「日本語の乱れ」に関しての本はこれまでに「言葉」や「日本語」に関しての本で繰り返し取り上げているのだが、もっとも乱れているのではなく「変化」であると主張してきた。しかしその変化を相容れない考えから「乱れ」と捉えて批判しているとも書いたことがある。もっとも学問、特に言語学においては「乱れ」という概念は存在せず、単なる批判材料となっていることも否めない。
そこで本書である。日本語に限らず、言語は様々な「変化」を遂げているのだが、日本語はどのような「変化」があったのかを取り上げている。
Ⅰ.「一般的なルールから見た変化」
日本語に限らず、様々な言語には一般的な「ルール」がある。その「ルール」とは、名詞・動詞などの言葉の構成や用法といったものが細かく定められている。しかしながらルールは未来永劫変わらないわけではなく、常々変化を遂げてきている。その「変化」の中には若者言葉といったものも取り入れられている現状や、イントネーションなどの変化もある。
Ⅱ.「現実の言語現象から見た変化」
言葉の変化は、「文化」の起因もある。先日「モダン語の世界へ―流行語で探る近現代」の本でも取り上げたのだが、「モボ」や「モガ」の出現により、「モダン語」ができたことにもあるように、時代、それも「流行」の文化から生まれ、変化した経緯もある。本章ではJ-POPや新商品にまつわる所からの変化、さらには本書は論文であるため、大学生のレポートの表現の変化も取り上げている。
Ⅲ.「新語や慣用表現から見た変化」
常々新しい言葉が生まれる。出処も様々であるが、特に外来語から派生して生まれることもあり、特に海外の文化が入り始めた後から外来語は数多く入るようになった。特にカタカナ語を多用する方々もおり、世代によっては理解できないといった方々もいる。
また本来言うべき言葉が慣用表現で変わることもある。特に有名なところでは「消耗」や「独壇場」がある。前者は本来の読みは「しょうこう」だが、そういう人はほとんどおらず、「しょうもう」と読む人がほとんどである。また後者も、一人舞台を表す言葉だが、本来は「独擅場(どくせんじょう)」と表す。しかしながら土塊(つちくれ)の「舞台」を表す「壇(だん)」と表すことがほとんどである。ちなみに本章では他にもメディアでも取り上げられた「爪痕を残す」もある。
Ⅳ.「教育や社会の面から見た変化」
言葉は変化するが、教育や社会の場でも使われ、それが起因となり変化することもある。環境や教育の「変化」もまた言葉の変化の要因としてあるという。

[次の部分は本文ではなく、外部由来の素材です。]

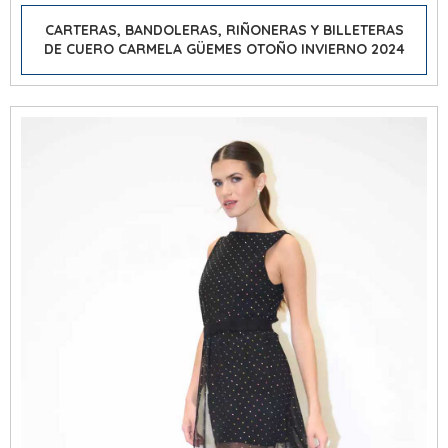
CARTERAS, BANDOLERAS, RIÑONERAS Y BILLETERAS
DE CUERO CARMELA GÜEMES OTOÑO INVIERNO 2024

先の東京オリンピックではスケートボードの種目にてNHKで放送していたとき、解説が独特な表現で語っていたことが取り上げられたことがある。言葉の変化は様々な要因があるのだが、こうした所でも変化の要因にもなると考えられる。その一方で、日本人の多くは「変化」を嫌う。変化を忌避するあまりに「日本語の乱れ」といった言葉が出てくるのではないかと本書を読んで再認識してしまう。